═════ Data extract

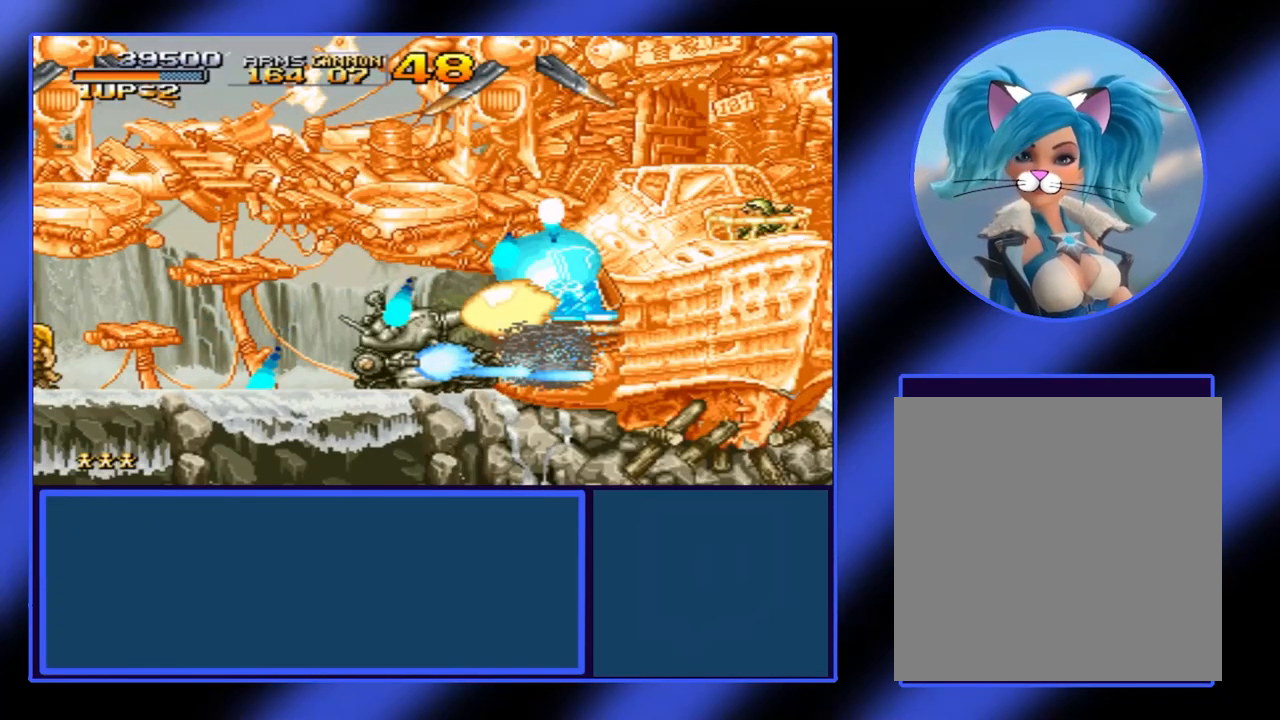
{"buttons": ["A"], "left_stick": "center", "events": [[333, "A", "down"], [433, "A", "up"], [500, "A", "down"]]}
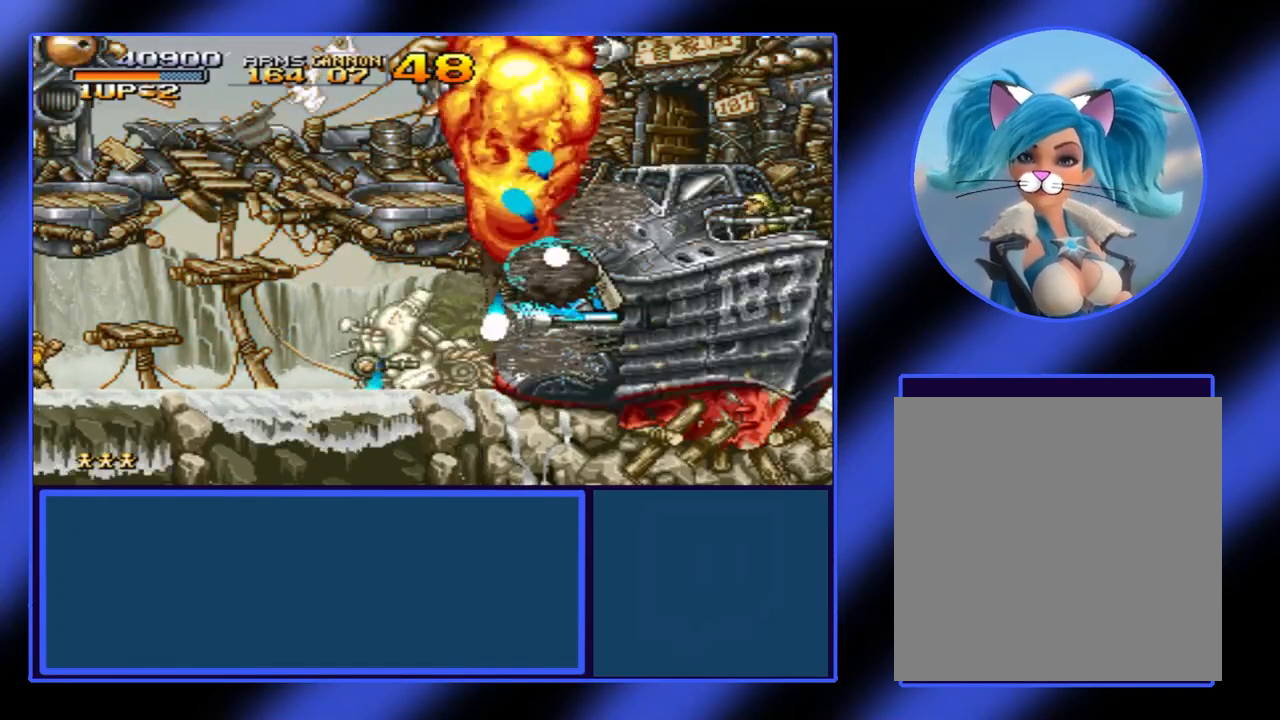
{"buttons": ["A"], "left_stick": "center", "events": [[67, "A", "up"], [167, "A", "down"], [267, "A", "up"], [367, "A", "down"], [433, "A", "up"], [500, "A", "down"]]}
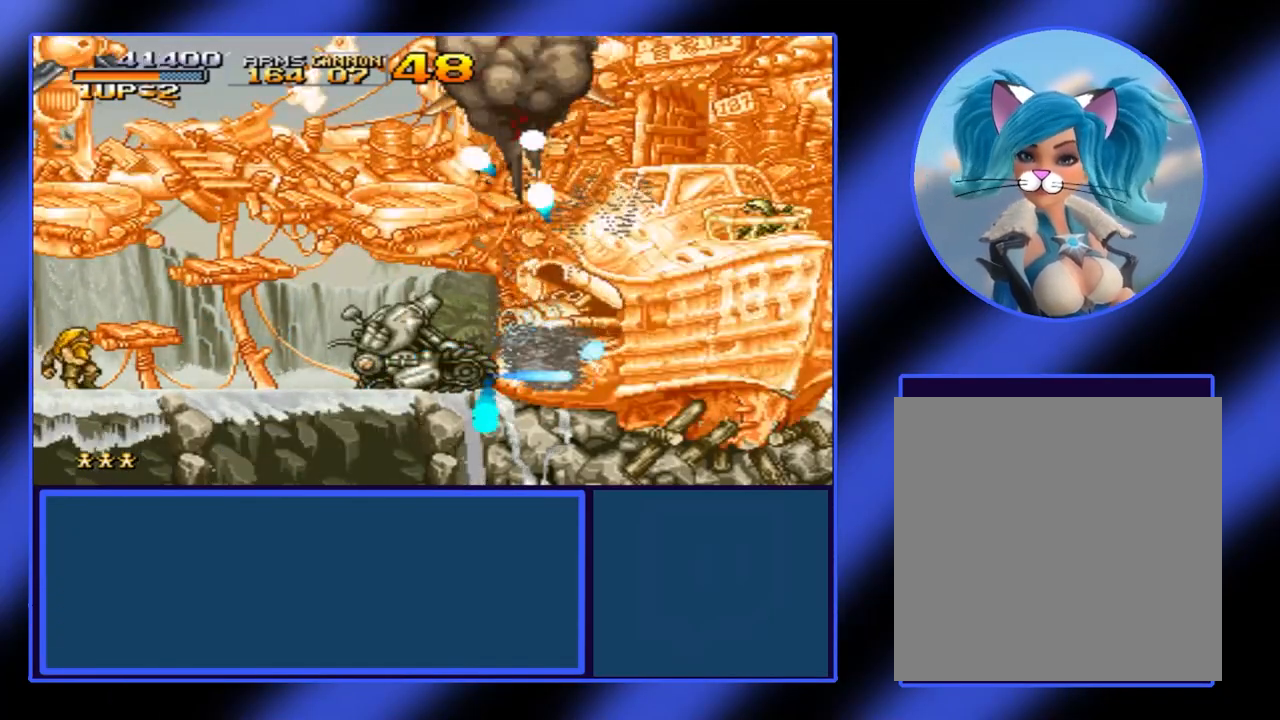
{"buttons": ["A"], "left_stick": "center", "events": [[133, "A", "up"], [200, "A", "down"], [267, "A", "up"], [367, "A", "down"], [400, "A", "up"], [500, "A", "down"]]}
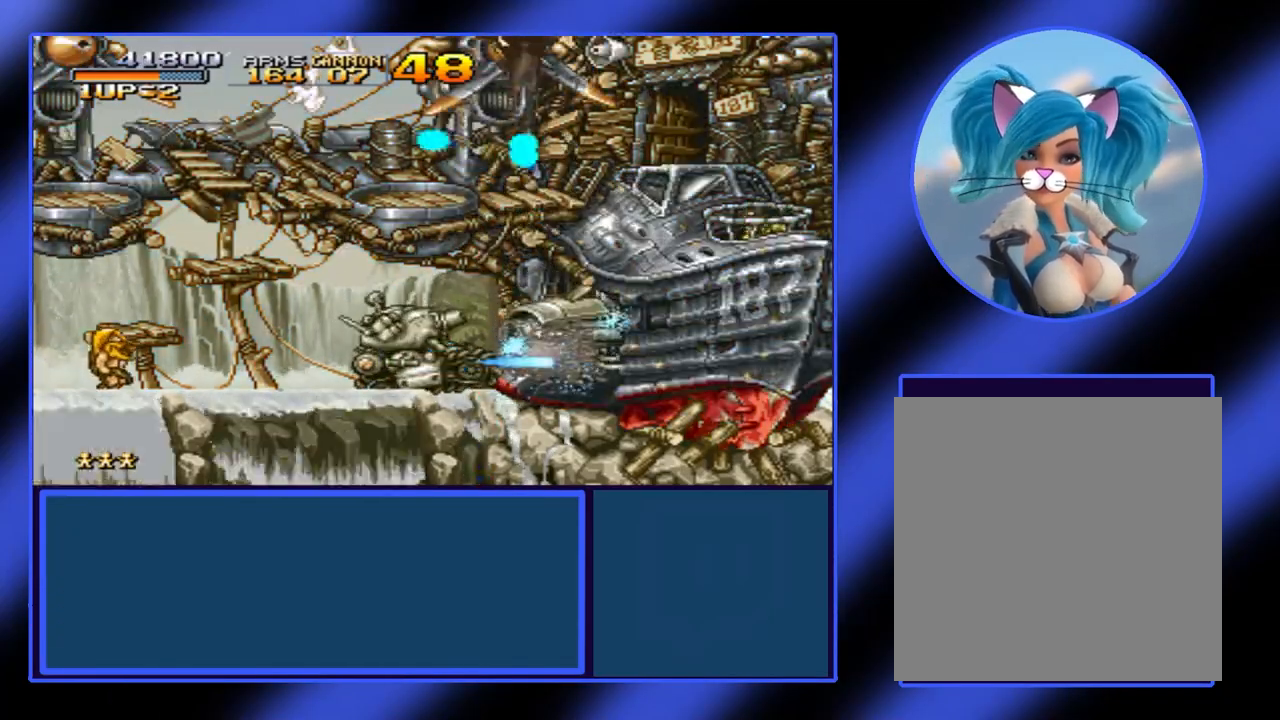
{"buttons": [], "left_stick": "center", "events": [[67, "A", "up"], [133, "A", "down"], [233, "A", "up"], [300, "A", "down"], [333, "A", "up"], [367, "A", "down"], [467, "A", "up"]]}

══════════

Try it: What you output must match the data exactly, apart from the pictures, which are left out.

Your response:
{"buttons": ["A"], "left_stick": "center", "events": [[333, "A", "down"], [433, "A", "up"], [500, "A", "down"]]}
{"buttons": ["A"], "left_stick": "center", "events": [[67, "A", "up"], [167, "A", "down"], [267, "A", "up"], [367, "A", "down"], [433, "A", "up"], [500, "A", "down"]]}
{"buttons": ["A"], "left_stick": "center", "events": [[133, "A", "up"], [200, "A", "down"], [267, "A", "up"], [367, "A", "down"], [400, "A", "up"], [500, "A", "down"]]}
{"buttons": [], "left_stick": "center", "events": [[67, "A", "up"], [133, "A", "down"], [233, "A", "up"], [300, "A", "down"], [333, "A", "up"], [367, "A", "down"], [467, "A", "up"]]}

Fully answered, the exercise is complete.